Kolkata: Century-old club, millions of passionate supporters coupled with good sports Infrastructure and glorious history to back. Nothing came to the rescue of a dilapidated house of SC East Bengal in terms of winning trophies in the last two years.
Not a single I-league in 14 years, and as far as Indian Super League (ISL) is concerned, the less said the better. A wooden spoon is what East Bengal achieved this year (last year they finished one better). The worst sufferers are the millions of supporters of the red-and-gold brigade. The fans had to naturally mellow down in front of the onslaught of arch-rivals Mohun Bagan fans on social media platforms.
The only consolation for the East Bengal supporters is they are not facing the ignominy of being relegated to the lower division as there is no relegation rule in the ISL. Otherwise, the trauma of getting relegated could have come back to haunt the club after 94 years.
In 1928, the red-and-golds were relegated to Calcutta Football League’s second division as they could only muster 9 points from 18 outings.
Those who are drawing parallels between the two eras are simply living in fools’ paradise. That was a time when the club was only eight years old, were just trying to find feet following an attack from every nook and corner of the Indian football administration.
But almost a century down the line, Shree Cement East Bengal are now a premier club of Indian football, with a fantastic track record to exhibit. Still, they had to finish with the wooden spoon in ISL 2021-22.

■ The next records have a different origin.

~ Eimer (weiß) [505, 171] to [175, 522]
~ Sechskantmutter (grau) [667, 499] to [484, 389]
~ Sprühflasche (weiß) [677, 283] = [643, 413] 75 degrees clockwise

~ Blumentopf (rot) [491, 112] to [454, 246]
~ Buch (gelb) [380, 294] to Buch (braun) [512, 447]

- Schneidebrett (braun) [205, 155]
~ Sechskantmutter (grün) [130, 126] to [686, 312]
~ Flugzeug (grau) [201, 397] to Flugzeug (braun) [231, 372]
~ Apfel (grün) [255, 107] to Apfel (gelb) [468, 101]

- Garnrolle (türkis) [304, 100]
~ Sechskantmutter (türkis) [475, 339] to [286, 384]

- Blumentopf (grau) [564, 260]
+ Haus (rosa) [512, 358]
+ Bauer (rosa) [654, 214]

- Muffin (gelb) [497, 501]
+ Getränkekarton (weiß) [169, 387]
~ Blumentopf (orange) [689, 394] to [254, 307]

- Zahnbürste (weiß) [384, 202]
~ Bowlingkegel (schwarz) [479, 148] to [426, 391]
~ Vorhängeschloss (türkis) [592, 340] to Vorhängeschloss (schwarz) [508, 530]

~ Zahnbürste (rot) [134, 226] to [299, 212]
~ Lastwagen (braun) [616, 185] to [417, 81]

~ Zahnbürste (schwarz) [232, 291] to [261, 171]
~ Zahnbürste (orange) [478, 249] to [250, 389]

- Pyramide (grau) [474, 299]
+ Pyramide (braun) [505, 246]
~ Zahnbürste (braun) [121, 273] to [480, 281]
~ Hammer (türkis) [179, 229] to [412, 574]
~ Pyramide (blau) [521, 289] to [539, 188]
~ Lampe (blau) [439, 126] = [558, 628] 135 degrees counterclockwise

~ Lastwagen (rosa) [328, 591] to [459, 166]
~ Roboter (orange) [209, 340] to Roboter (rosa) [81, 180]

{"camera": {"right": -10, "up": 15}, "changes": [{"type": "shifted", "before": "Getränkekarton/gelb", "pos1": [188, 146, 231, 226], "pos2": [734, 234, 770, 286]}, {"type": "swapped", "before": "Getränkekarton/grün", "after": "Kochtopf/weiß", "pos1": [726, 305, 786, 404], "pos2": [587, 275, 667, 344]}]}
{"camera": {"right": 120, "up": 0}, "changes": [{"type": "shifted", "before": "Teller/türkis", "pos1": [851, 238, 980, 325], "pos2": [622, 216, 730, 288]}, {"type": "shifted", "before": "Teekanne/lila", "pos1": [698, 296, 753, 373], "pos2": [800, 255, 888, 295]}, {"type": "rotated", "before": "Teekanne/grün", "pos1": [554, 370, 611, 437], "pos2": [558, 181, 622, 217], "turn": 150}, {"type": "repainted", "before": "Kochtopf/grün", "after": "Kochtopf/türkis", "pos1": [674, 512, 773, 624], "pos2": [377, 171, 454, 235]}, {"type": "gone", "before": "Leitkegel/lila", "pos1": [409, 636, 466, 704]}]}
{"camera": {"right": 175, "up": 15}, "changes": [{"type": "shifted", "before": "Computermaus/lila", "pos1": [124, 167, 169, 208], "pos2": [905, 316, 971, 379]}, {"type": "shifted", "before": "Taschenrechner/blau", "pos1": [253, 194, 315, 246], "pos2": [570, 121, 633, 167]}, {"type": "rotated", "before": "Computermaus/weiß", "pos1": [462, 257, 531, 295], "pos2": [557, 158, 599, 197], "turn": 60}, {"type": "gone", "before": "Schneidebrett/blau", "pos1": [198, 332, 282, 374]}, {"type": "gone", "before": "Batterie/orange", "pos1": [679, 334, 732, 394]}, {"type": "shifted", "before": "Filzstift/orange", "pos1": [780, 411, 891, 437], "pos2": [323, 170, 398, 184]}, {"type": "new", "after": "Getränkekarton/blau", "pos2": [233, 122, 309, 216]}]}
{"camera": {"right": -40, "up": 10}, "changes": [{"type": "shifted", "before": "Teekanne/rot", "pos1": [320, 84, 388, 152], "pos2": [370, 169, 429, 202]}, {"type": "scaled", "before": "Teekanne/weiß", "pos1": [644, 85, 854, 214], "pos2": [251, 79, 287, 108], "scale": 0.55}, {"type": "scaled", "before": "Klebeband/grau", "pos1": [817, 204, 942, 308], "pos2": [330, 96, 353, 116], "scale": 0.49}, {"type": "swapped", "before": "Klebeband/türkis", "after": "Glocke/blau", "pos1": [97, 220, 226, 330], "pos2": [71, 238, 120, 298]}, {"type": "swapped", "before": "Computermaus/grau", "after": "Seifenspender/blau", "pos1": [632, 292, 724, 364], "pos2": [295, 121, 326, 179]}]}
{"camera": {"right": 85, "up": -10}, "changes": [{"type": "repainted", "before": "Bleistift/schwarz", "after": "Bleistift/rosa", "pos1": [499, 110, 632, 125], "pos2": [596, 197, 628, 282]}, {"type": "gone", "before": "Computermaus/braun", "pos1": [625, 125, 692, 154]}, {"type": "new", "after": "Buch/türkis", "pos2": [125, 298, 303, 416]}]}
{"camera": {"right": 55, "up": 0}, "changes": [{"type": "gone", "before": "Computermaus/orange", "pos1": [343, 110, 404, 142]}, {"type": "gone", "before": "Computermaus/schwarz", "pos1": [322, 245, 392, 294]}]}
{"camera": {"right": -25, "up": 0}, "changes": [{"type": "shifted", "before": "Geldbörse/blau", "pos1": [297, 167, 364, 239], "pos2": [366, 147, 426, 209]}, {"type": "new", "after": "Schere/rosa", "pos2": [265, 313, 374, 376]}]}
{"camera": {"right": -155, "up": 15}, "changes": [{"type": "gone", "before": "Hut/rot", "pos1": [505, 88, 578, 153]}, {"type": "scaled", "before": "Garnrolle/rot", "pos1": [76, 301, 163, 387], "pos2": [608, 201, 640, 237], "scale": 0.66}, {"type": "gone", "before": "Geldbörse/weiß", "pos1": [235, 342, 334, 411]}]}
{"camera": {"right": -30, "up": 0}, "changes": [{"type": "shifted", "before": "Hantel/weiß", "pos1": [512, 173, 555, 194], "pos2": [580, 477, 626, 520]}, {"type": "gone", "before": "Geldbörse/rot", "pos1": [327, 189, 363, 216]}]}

This year, East Bengal have played 20 matches. They won only one, got defeated in 11 and the rest 8 were drawn fixtures. They collected a total of 11 points. A sorry state of affairs indeed!
Now with investor Shree Cement Limited showing signs of deserting the club, the financers attributed the below-par performance of the team to sabotage from some quarters, as per media reports.
Undoubtedly, Shree Cement Limited has quite a big business in India, which is growing in leaps and bounds. But the MR Bangur and family that runs the business with utmost sincerity perhaps failed to pick the right men to run the East Bengal club’s football affairs.
This reminds one of one English proverb, “It is easy to shoot a still picture but it is quite difficult to make it moving”. The investors showed abject failure in running the football team from the inception.
It was on August 25, 2021, when Shree Cement Limited eventually agreed to invest in East Bengal for the 2021-22 season, it was too late. By then, it was quite difficult for the club to build a formidable side as most of the star footballers were already absorbed by other clubs in pursuit of the title. Following a debacle in the first. East Bengal management also failed to pick up the pieces in the second window of players’ transfer that kicked off on January 1, 2022.
East Bengal released highest-paid Amir Derisevic, Daniel Cheema Chukwu, Tomislav Marcela and roped in Fran Sota, Ananta Tamang, Marcelo Ribero. Despite having no hindrance to recruiting players of calibre, the management faltered on multiple counts.
Anant Tamang got only one match in which his faulty defending brought the downfall of East Bengal against Bengaluru FC. Marcelo missed goals in galore. Fran Sota showed why no other ISL clubs were interested in him.
Other Indian recruits were Naocha Singh and Rahul Paswan, who did not get enough time on-field to prove their worth.
Prior to January 1, 2022, East Bengal had played 8 matches and could log only four points. Left with another 12 matches, they could have made a turnaround had Shree Cement authorities prepared their cards. They could have garnered at least 20 to 22 points overall and could have been placed at sixth or seventh places on the ISL table.
Now talking of sabotage or ‘own goal’ from some quarters sounds like an escape route without evidence. But one thing is clear those who were running the club on behalf of the Bangur Group were to be directly blamed.
As far as the selection of coaches were concerned, there were three coaches to guide the team. Have they delivered? The answer is ‘no’. The decision to pick Mario Rivera as a coach after the departure of Rennedy Singh made little sense. The way they selected even hotels for staying in a bio-bubble environment and the selection of physios are the topics for some other day.
However, the history is interesting to mull on. In 1928, when East Bengal were on the brink of relegation, they took on Eastern Railway in their last match of the League in a must-win situation. Eastern Railway were two points ahead of East Bengal and If Eastern Railway lost, East Bengal were to survive in the first division by defeating the Railway outfit again in the play-off which was to be staged later.
The match against Eastern Railway started on a promising note, but luck wasn’t on their side. East Bengal went down to Eastern Railway 2-1, with the winner being an own-goal by Prajapati from the red-and-gold brigade.
The situation may not be the same in ISL 2021-22, but it’s an own goal that let them down again. East Bengal now have to bear the humiliation of finishing with the wooden spoon by their “own goal”. The only difference is the own goal was scored inside the playing arena in 1928, whereas the same “own goal” was scored off the field in 2022.